We have lived in Salamander Bay, a suburb of Port Stephens, for about 9 months now. Although the term Port Stephens actually refers to the waterway, it is the most common collective term for the many suburbs that surround the inlet. The southern aspect (where we live) is also referred to as the Tomaree peninsula; and by locals simply as "the bay". It is a quiet area, except on school holidays and long weekends, as it is a popular tourist (and retirement) destination for Sydneysiders. It is 2.5 hours north of Sydney, a little over 1.5 to the Hunter Valley, about 45 minutes north of Newcastle, and 20 minutes from the Newcastle Airport at Williamtown.
There is a local bus service, but it is limited, so it's best to have a car. We like to start our tours at the Gan Gan Lookout, up Lily Hill Road (turn at the white whale). Because its shows a 360 view, it's the best way to get acquainted with the area. You can see down the port past Soldiers Point through to the inlet between Yacaaba and Tomaree heads, as well as the open ocean and stockton sand dunes past Anna Bay towards Newcastle.
Soldiers Point to Nelson Bay is all flat, protected water. There is an active marina at Soldiers Point, and water access along the road throughout the area; some are a bit marshy in low tide - but still great for kayaking or stand-up paddleboarding. The beaches near Nelson Bay are Bagnalls, Dutchies and Little Beach. There is excellent scuba diving and snorkelling off Fly Point as well.

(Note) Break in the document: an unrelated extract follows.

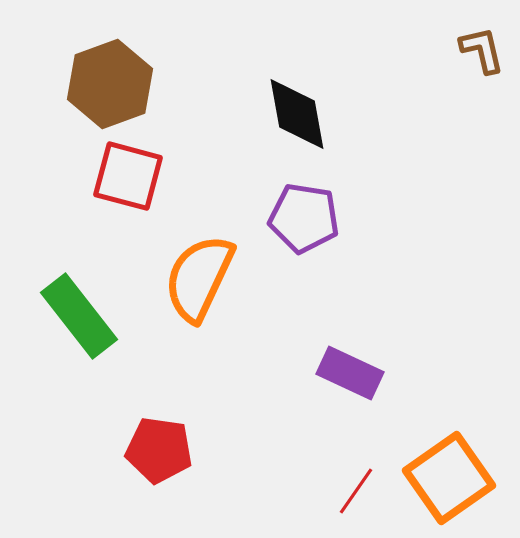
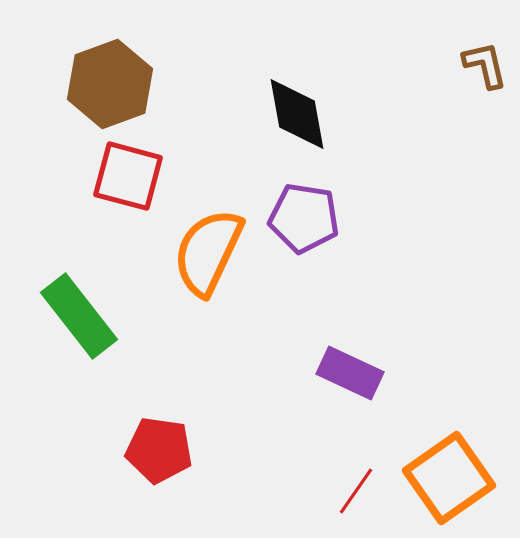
brown L-shape: moved 3 px right, 15 px down
orange semicircle: moved 9 px right, 26 px up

Nelson Bay has shops and restaurants scattered across the bay-side village, and a good visitor information centre; it is the hub for tourism. The tourist info centre also has a handy booklet (Bushwalks around Port Stephens) for those interested in doing some exploring of the Tomaree National Park, wetland reserves, or any of the other hikes (bushwalks) in the area. The lighthouse has a nice view, a small museum, and fabulous tea house for a cuppa or a light meal.
My favourite view is from Mount Tomaree. In under a half an hour you can climb the southern head of Port Stephens, which has a well developed trail and stairs. The mountain was initially developed as a military outlook during the second world war, and there are a few gun emplacements and other evidence of Fort Tomaree that remain, but I think the view is the best motivator for the climb. There is a nice view of Shoal Bay and Nelson Bay; a great view across to the northern side of the port (Yacaaba Head, Tea Gardens, Hawks Nest); lush islands in the ocean; Zenith, Box and Wreck beaches towards Fingal Bay; Fingal Island and lighthouse; and a distant view of the Stockton dunes.
Fingal Bay is a nice, family friendly beach. It is a semi-protected bay, so there are areas with calmer water, but also some small to medium sized waves for body boarding or beginner surfers. There are surf-lifesavers on patrol, and a new club will be opening soon. The area between Fingal and Boat Harbour is all part of Tomaree National Park; there are plenty of nice trails through here with great views, such as Big Rocky (consult the bushwalking guide).
Another great spot to view the open ocean (including the whale migration) is Boat Harbour, Fishermans Bay, and Anna Bay; Morna Point is spectacular. One Mile Beach is somewhat protected, and is great for surfing (especially beginner and moderate). Birubi Beach is awesome. There is nothing but 32km of sand between there and Stockton Beach, in Newcastle. The surf is larger here, and there are always experienced surfers and kite-surfers taking advantage of the consistent (and big) swell. Both Birubi and One Mile are patrolled. Stockton dunes are accessible by 4 wheel drive; there are various guided tours, including activities like sandboarding and camel rides.
Port Stephens is also a great place to watch dolphins, and whales (during migration). There are dolphin cruises (year round) and (seasonal) whale watching tours; you can bundle tours to do a dolphin cruise one day, and a sandboarding tour the next (for example). However, there are so many dolphins around that you will probably see some without doing a tour- especially on the ferry between Nelson Bay and Tea Gardens. It's a pedestrian only ferry (bikes are also allowed), but there are nice short walks, including going to Jimmy's Beach in Hawks Nest. There is excellent fishing as well - basically any and all water sports are done in Port Stephens.
The inland area is speckled with farms, most of which sell their produce (or eggs, nuts etc) directly from the farm or at a roadside shop. There are a few local wineries, and Murray's Brewery - a cute hillside brewhouse with award winning beers and decent menu for snacks or lunch (kitchen closes around 4). Murrays has recently opened a full pub in Manly which we visited in September, and confirmed that it is just as tasty in both locations!
Kangaroos and koalas live throughout the area; particularly in the national park (and on Nelson Bay golf course). There are many tropical and oceanic birds (even penguins) to watch and listen to as well; our favourite is the kookaburra, who routinely laugh at dusk and dawn. I could go on, but the long and the short of it is that Port Stephens is an amazing place for anyone who appreciates the outdoors. What it lacks in night-lift, it makes up for in stunning nature... and I feel lucky to be living here right now.